I got this one up and rolling real quick..  I used wd40 and 000 steel wool to remove red paint revealing OG green paint and pinstripes. Serviced all bearings. Rides real nice!  























I haven’t seen another of this year/model in this color..  please post photos of a green one if you have/had one..  Thanks and enjoy..


----------



## saladshooter (Feb 7, 2022)

Here is a similar bike I used to have. Still wondering why I sold it.


----------



## nightrider (Feb 8, 2022)

Looks awesome! Nice job.
Johnny


----------



## CWCMAN (Feb 8, 2022)

saladshooter said:


> Here is a similar bike I used to have. Still wondering why I sold it.



I’ll sell it back to you Chad. It’s been a wall hanger for me.


----------



## tripple3 (Feb 8, 2022)

Vdubber said:


> haven’t seen another of this year/model in this color.. please post photos of a green one if you have/had one..
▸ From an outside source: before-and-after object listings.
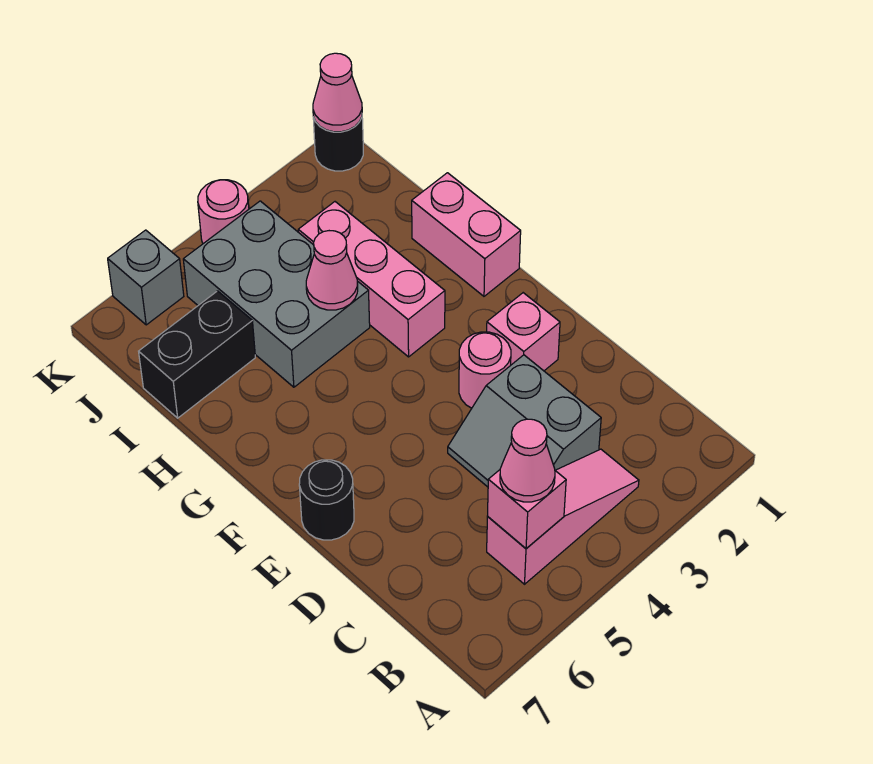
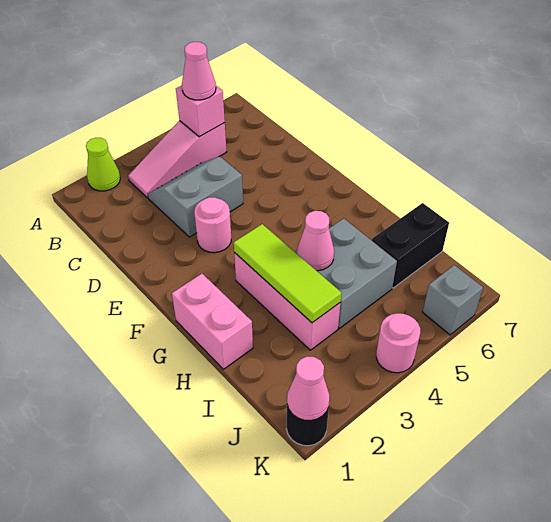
none -> lime 1x1 cone [86,138,120,191]
grey 2x2 slope [448,355,601,487] -> grey 2x2 slope turned to [148,156,243,237]
pink 1x1 brick [487,293,560,371] -> none
black 1x1 round brick [299,460,354,540] -> none
none -> lime 1x3 tile [234,224,341,323]
grey 2x3 brick [183,201,370,387] -> grey 2x2 brick [295,218,397,329]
It looks like that decal was placed after the over-paint to me.
This one is a Clipper, and Blue.🥰











						1936 Clipper CWC Double bar | Classic Balloon Tire Bicycles 1933-1965
					

I Dig this frame and have wanted 1 for awhile. Cleveland Welding Co. double bar roadster. This 1 came with some set-backs but still looks and rides great; it feels solid..... "A" serial number and offset bottom bracket. 1936 I wonder if it being offset put more torque on the seat tube to cause...




					thecabe.com


----------



## Kato (Feb 8, 2022)

That looks killer !!! Great job saving the patina on that one !!!!


----------



## OSCAR...N... (Feb 8, 2022)

Here's is my 1936 Roadster or Rainbow.
Frame Style.!
Some people call like that D. know why.

Maybe not the most beautiful bike...

But I always (1 one,) ( just1.!!)
And I love it.!! ++ Thanks.!!Too all for help me.
With Some parts.! They know Who. They are Thanks.!!... ✌️  🤝  ✌️ 



Stay Safe With Family.!! and Friends.!!

BTW...Love all the Bikes above love it.!!
Keep up your good work my friends.!


----------



## Vdubber (Feb 9, 2022)

tripple3 said:


> It looks like that decal was placed after the over-paint to me.
> This one is a Clipper, and Blue.🥰
> View attachment 1566821
> 
> ...



Very nice!😎


----------



## Vdubber (Feb 9, 2022)

Felixnegron said:


> Here's is my 1936 Roadster or Rainbow.
> Frame Style.!
> Some people call like that D. know why.
> 
> ...



Well done, cool ride!!😎


----------